Bronwen and Kathryn- The Make-Out Queen



Tuesday, December 21

Here’s a dialogue between Bronwen Prosser And Kathryn Walsh as they work through the play, The Make-Out Queen. Some ramblings…

Bronwen:

Writing it: what is it? Katy wants to know why i say the first line of my play. I DON’T KNOW. damn. I already WROTE it- now I have to tell the director why I’m saying it out loud? I mean really Katy?

Katy knows where the play is from. She has seen my home town. She has kissed there too and seen glowing water, she knows some elements of the piece and this comforts me.

It’s a golden fleece identity quest story, and watch out! I meet myself. SO I wrote a story about why kissing is important and how we all need to do more of it and how kissing has shaped my identity and then I get into a rehearsal space with Katy and she kindly asks me to please help her make it a really clear story for everyone to come alone. After all it is direct address. We’re all here in the room, or the theatre, I’m looking at all of you and how my story is told is, in some aspects, dependent on how how the audience decides to be involved. Katy and I have work shopped this piece twice before…once in my very own hometown. She’ll talk a little about that: Katy? In this piece it is important to me to have a female director. This really is a girl’s story. As in it is totally universal and guys relate to it all the time which is just to prove even further that a TRUE girl’s story does not leave out half it’s viewers. I play guys after all. And i think the smartest shit that’s said comes from my male character of the fisherman. But I wrote it. All of it. We need to incorporate our genders more. embrace all aspects of ourselves that simultaneously want to throw beer bottles and smash them, and also want to be caressed and held and kissed just like a real princess. These are not warring internal elements. Humans are so diverse! Love, and the quest for it, is an area where many of us can unite. Many of us can also unite around kissing. UNITED KISSERS FOREVER! It’s a simple physical act repeated many times throughout our lives. Something we do with varying meaning and passion. Katy? Am I rambling?

Kathryn:

Rambling? You? Never.  Okay, so I guess you want me to talk about doing the play in your hometown, well, that’s not a huge task or anything.  Alright, alright, I know why you don’t want to have to talk about that — I saw firsthand how crazy a ride you were on that night, and I know very well you don’t have any distance from it to try to talk about it.  But that’s what’s so fun, I think, about reading your “rambling” on The Make-Out Queen AND that’s what’s so fun about the show itself — we get your inside perspective.  You take us not just along with you on the story, but inside with you.  We get to participate.  After all, we are the ones who help you to that place where you meet yourself.  For whoever is reading this blog, you will get that when you come to see it.

Watching Bronny do her play in her hometown — a play about making out with all sorts of people, a play that is a quest for magic through romance and sexuality(!) in front of her oldest friends, her family, a whole town-full of people who watched her grow up (including salty old fishermen-types, and more than a few grandparent-types) — how to explain?

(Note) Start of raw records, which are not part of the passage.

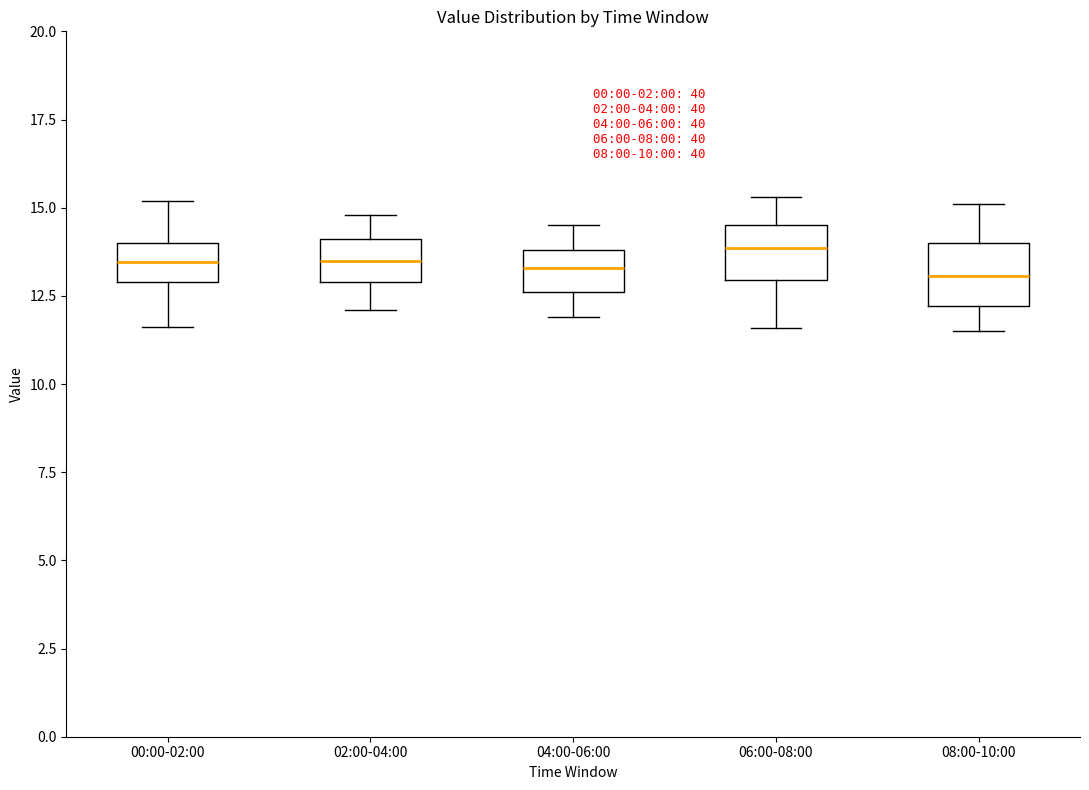

Reading left to right, read every box against the y-axis: the position of its median line, the range the box covers, and the ends of its whiskers. The values are not printed on the chart, so give them approximately, as read against the axis.

00:00-02:00: median 13.5, box 13.0 to 14.0, whiskers 11.5 to 15.0
02:00-04:00: median 13.5, box 13.0 to 14.0, whiskers 12.0 to 15.0
04:00-06:00: median 13.5, box 12.5 to 14.0, whiskers 12.0 to 14.5
06:00-08:00: median 14.0, box 13.0 to 14.5, whiskers 11.5 to 15.5
08:00-10:00: median 13.0, box 12.0 to 14.0, whiskers 11.5 to 15.0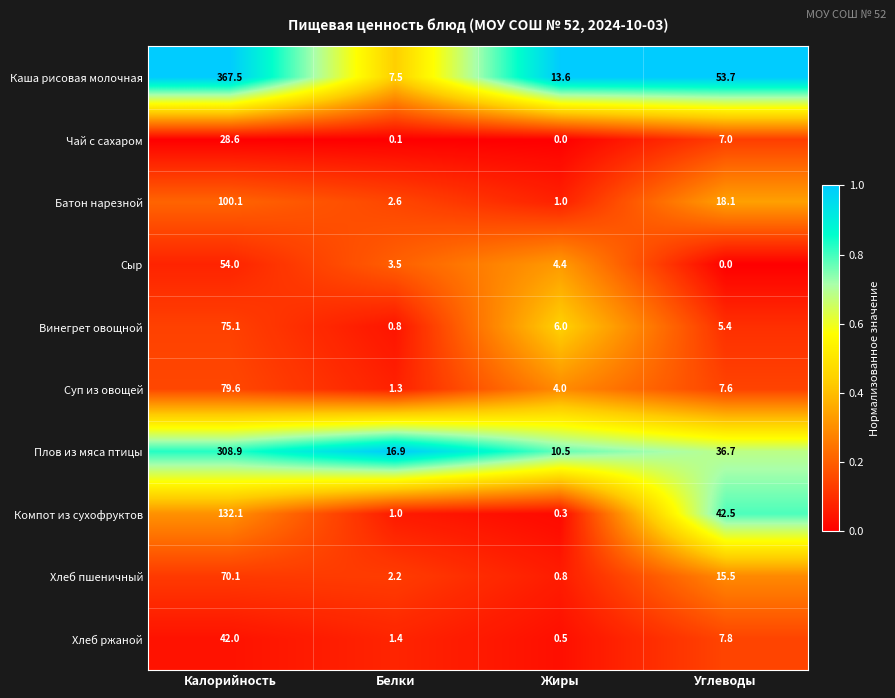

Which label corresponds to the largest value in the chart?

Калорийность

Well, you won’t get to see that, exactly, at Ars Nova.  First of all, there won’t be 175 people who all know each other stuffed into a Community Hall in the middle of hot summer night with the ocean a stone’s throw away.  It was a magical experience, and it vibrated with all the energy of those people’s shared history with Bronwen.  Plus pretty much everyone in that room knew what it is like to make out in the bioluminescent water.  Maybe that will be true in New York as well?  Who knows.  But I do know that what you will see is completely informed by that experience — both for her and for me.  As we come back into the rehearsal room, I know exactly where the few remaining fault lines are, the only places we aren’t grabbing you by the hand (or the throat, or the… you know) and taking you with us.  And one of those places is the first moment of the show, which is why I’m sticking to my director guns, why I end up barking at her, “You’re being totally unclear!” because she’s all “I wrote it, I just say it.” Until we work a little more and realize we really already know why it is the first line of the play — we just need to make sure we capitalize on that when we do it.

Bron? You got more to say? Want to talk at all about the fun reactions that you got back home? Or about what a pain in the ass I am in the rehearsal room?